I am of a stronger nature than Caroline. How I have supported her in the past through her little troubles and great griefs! Is she agitated at the presence of this, to her, new and strange feeling? But I am assuming her to be desperately in love, when I have no proof of anything of the kind. He may be merely a casual friend, of whom I shall hear no more.
July 24.—Then he is a bachelor, as I suspected. ’If M. de la Feste ever marries he will,’ etc. So she writes. They are getting into close quarters, obviously. Also, ’Something to keep my hair smooth, which M. de la Feste told me he had found useful for the tips of his moustache.’ Very naively related this; and with how much unconsciousness of the intimacy between them that the remark reveals! But my mother—what can she be doing? Does she know of this? And if so, why does she not allude to it in her letters to my father? . . . I have been to look at Caroline’s pony, in obedience to her reiterated request that I would not miss a day in seeing that she was well cared for. Anxious as Caroline was about this pony of hers before starting, she now never mentioned the poor animal once in her letters. The image of her pet suffers from displacement.
August 3.—Caroline’s forgetfulness of her pony has naturally enough extended to me, her sister.
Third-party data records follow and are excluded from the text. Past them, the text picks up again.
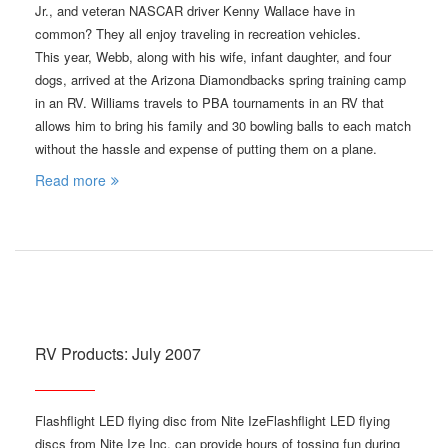
Jr., and veteran NASCAR driver Kenny Wallace have in
common? They all enjoy traveling in recreation vehicles.
This year, Webb, along with his wife, infant daughter, and four
dogs, arrived at the Arizona Diamondbacks spring training camp
in an RV. Williams travels to PBA tournaments in an RV that
allows him to bring his family and 30 bowling balls to each match
without the hassle and expense of putting them on a plane.
Read more
RV Products: July 2007
Flashflight LED flying disc from Nite IzeFlashflight LED flying
discs from Nite Ize Inc. can provide hours of tossing fun during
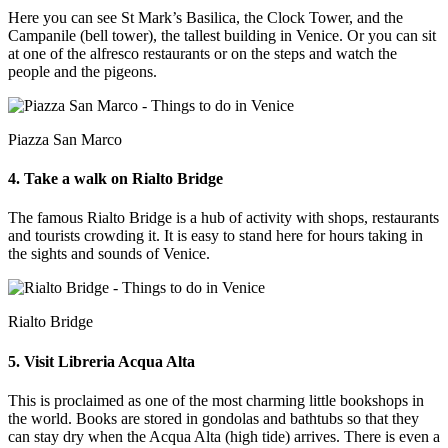
Here you can see St Mark’s Basilica, the Clock Tower, and the
Campanile (bell tower), the tallest building in Venice. Or you can sit
at one of the alfresco restaurants or on the steps and watch the
people and the pigeons.
Piazza San Marco
4. Take a walk on Rialto Bridge
The famous Rialto Bridge is a hub of activity with shops, restaurants
and tourists crowding it. It is easy to stand here for hours taking in
the sights and sounds of Venice.
Rialto Bridge
5. Visit Libreria Acqua Alta
This is proclaimed as one of the most charming little bookshops in
the world. Books are stored in gondolas and bathtubs so that they
can stay dry when the Acqua Alta (high tide) arrives. There is even a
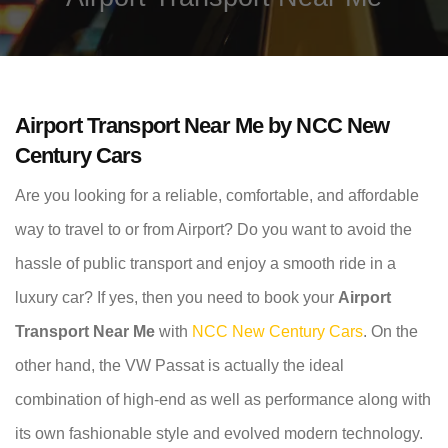
Airport Transport Near Me by NCC New
Century Cars
Are you looking for a reliable, comfortable, and affordable
way to travel to or from Airport? Do you want to avoid the
hassle of public transport and enjoy a smooth ride in a
luxury car? If yes, then you need to book your
Airport
Transport Near Me
with
NCC New Century Cars
. On the
other hand, the VW Passat is actually the ideal
combination of high-end as well as performance along with
its own fashionable style and evolved modern technology.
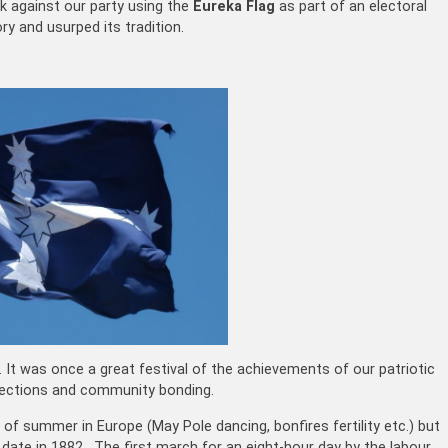
k against our party using the
Eureka Flag
as part of an electoral
ry and usurped its tradition.
. It was once a great festival of the achievements of our patriotic
otections and community bonding.
t of summer in Europe (May Pole dancing, bonfires fertility etc.) but
ate in 1882. The first march for an eight-hour day by the labour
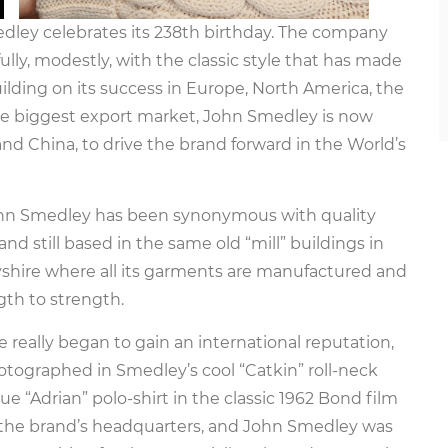
edley celebrates its 238th birthday. The company
ully, modestly, with the classic style that has made
building on its success in Europe, North America, the
ngle biggest export market, John Smedley is now
land China, to drive the brand forward in the World’s
John Smedley has been synonymous with quality
 and still based in the same old “mill” buildings in
byshire where all its garments are manufactured and
gth to strength.
 really began to gain an international reputation,
tographed in Smedley’s cool “Catkin” roll-neck
 “Adrian” polo-shirt in the classic 1962 Bond film
to the brand’s headquarters, and John Smedley was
It is ten days since she last wrote, and but for a note from my mother I should not know if she were dead or alive.
CHAPTER II.—NEWS INTERESTING AND SERIOUS
August 5.—A cloud of letters. A letter from Caroline, another from mother; also one from each to my father.
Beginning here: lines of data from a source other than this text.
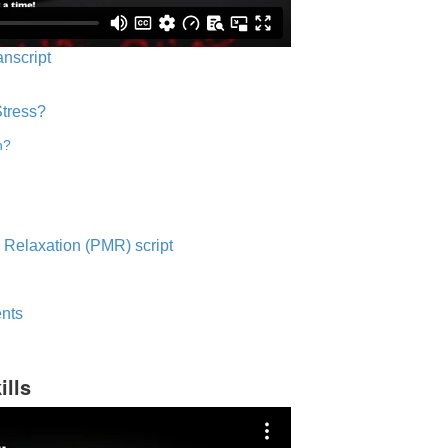
anscript
Stress?
n?
 Relaxation (PMR) script
nts
ills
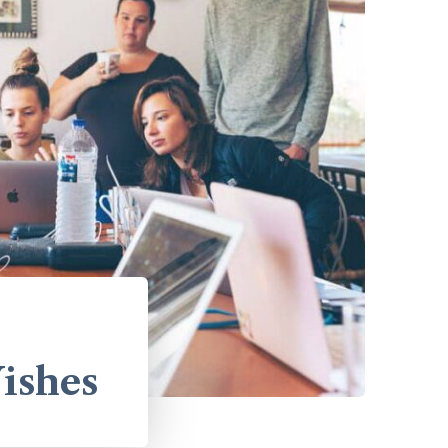
ishes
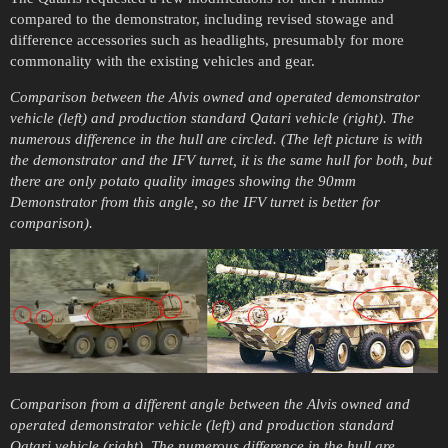
compared to the demonstrator, including revised stowage and
difference accessories such as headlights, presumably for more
commonality with the existing vehicles and gear.
Comparison between the Alvis owned and operated demonstrator
vehicle (left) and production standard Qatari vehicle (right). The
numerous difference in the hull are circled. (The left picture is with
the demonstrator and the IFV turret, it is the same hull for both, but
there are only potato quality images showing the 90mm
Demonstrator from this angle, so the IFV turret is better for
comparison).
Comparison from a different angle between the Alvis owned and
operated demonstrator vehicle (left) and production standard
Qatari vehicle (right). The numerous difference in the hull are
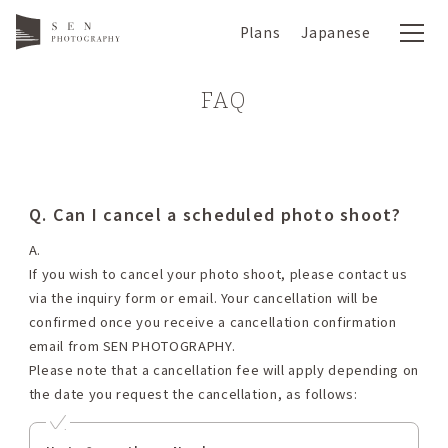
Plans
Japanese
FAQ
Q. Can I cancel a scheduled photo shoot?
A.
If you wish to cancel your photo shoot, please contact us
via the inquiry form or email. Your cancellation will be
confirmed once you receive a cancellation confirmation
email from SEN PHOTOGRAPHY.
Please note that a cancellation fee will apply depending on
the date you request the cancellation, as follows:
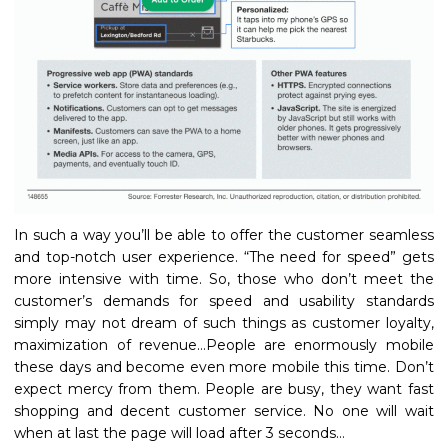
In such a way you’ll be able to offer the customer seamless
and top-notch user experience. “The need for speed” gets
more intensive with time. So, those who don’t meet the
customer’s demands for speed and usability standards
simply may not dream of such things as customer loyalty,
maximization of revenue…People are enormously mobile
these days and become even more mobile this time. Don’t
expect mercy from them. People are busy, they want fast
shopping and decent customer service. No one will wait
when at last the page will load after 3 seconds…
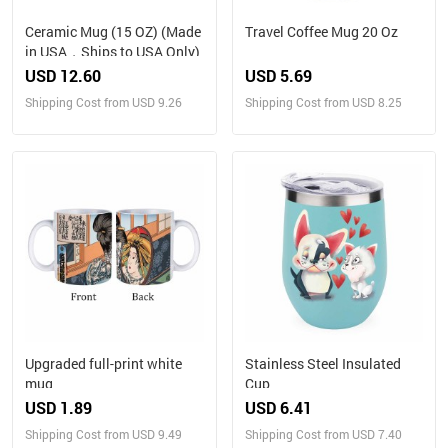
Ceramic Mug (15 OZ) (Made
Travel Coffee Mug 20 Oz
in USA，Ships to USA Only)
USD 12.60
USD 5.69
Shipping Cost from USD 9.26
Shipping Cost from USD 8.25
Upgraded full-print white
Stainless Steel Insulated
mug
Cup
USD 1.89
USD 6.41
Shipping Cost from USD 9.49
Shipping Cost from USD 7.40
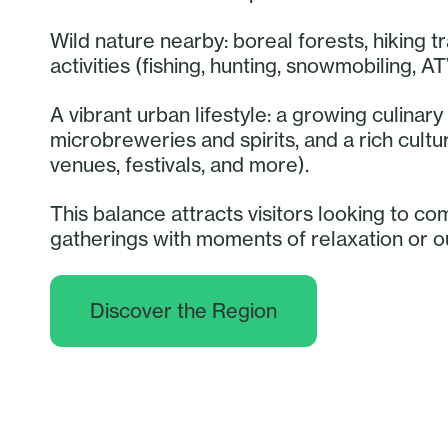
Wild nature nearby: boreal forests, hiking tr
activities (fishing, hunting, snowmobiling, AT
A vibrant urban lifestyle: a growing culina
microbreweries and spirits, and a rich cult
venues, festivals, and more).
This balance attracts visitors looking to co
gatherings with moments of relaxation or 
Discover the Region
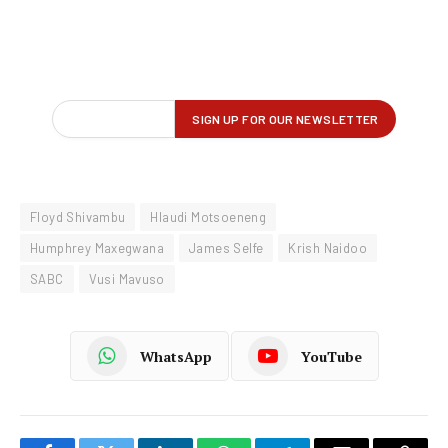
Floyd Shivambu
Hlaudi Motsoeneng
Humphrey Maxegwana
James Selfe
Krish Naidoo
SABC
Vusi Mavuso
WhatsApp
YouTube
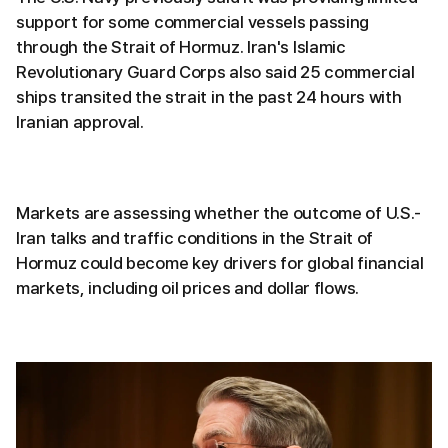
support for some commercial vessels passing
through the Strait of Hormuz. Iran's Islamic
Revolutionary Guard Corps also said 25 commercial
ships transited the strait in the past 24 hours with
Iranian approval.
Markets are assessing whether the outcome of U.S.-
Iran talks and traffic conditions in the Strait of
Hormuz could become key drivers for global financial
markets, including oil prices and dollar flows.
The probability to which all the intelligence from my sister has pointed of late turns out to be a fact. There is an engagement, or almost an engagement, announced between my dear Caroline and M. de la Feste—to Caroline’s sublime happiness, and my mother’s entire satisfaction; as well as to that of the Marlets. They and my mother seem to know all about the young man—which is more than I do, though a little extended information about him, considering that I am Caroline’s elder sister, would not have been amiss. I half feel with my father, who is much surprised, and, I am sure, not altogether satisfied, that he should not have been consulted at all before matters reached such a definite stage, though he is too amiable to say so openly. I don’t quite say that a good thing should have been hindered for the sake of our opinion, if it is a good thing; but the announcement comes very suddenly. It must have been foreseen by my mother for some time that this upshot was probable, and Caroline might have told me more distinctly that M. de la Feste was her lover, instead of alluding so mysteriously to him as only a friend of the Marlets, and lately dropping his name altogether. My father, without exactly objecting to him as a Frenchman, ’wishes he were of English or some other reasonable nationality for one’s son-in-law,’ but I tell him that the demarcations of races, kingdoms, and creeds, are wearing down every day, that patriotism is a sort of vice, and that the character of the individual is all we need think about in this case. I wonder if, in the event of their marriage, he will continue to live at Versailles, or if he will come to England.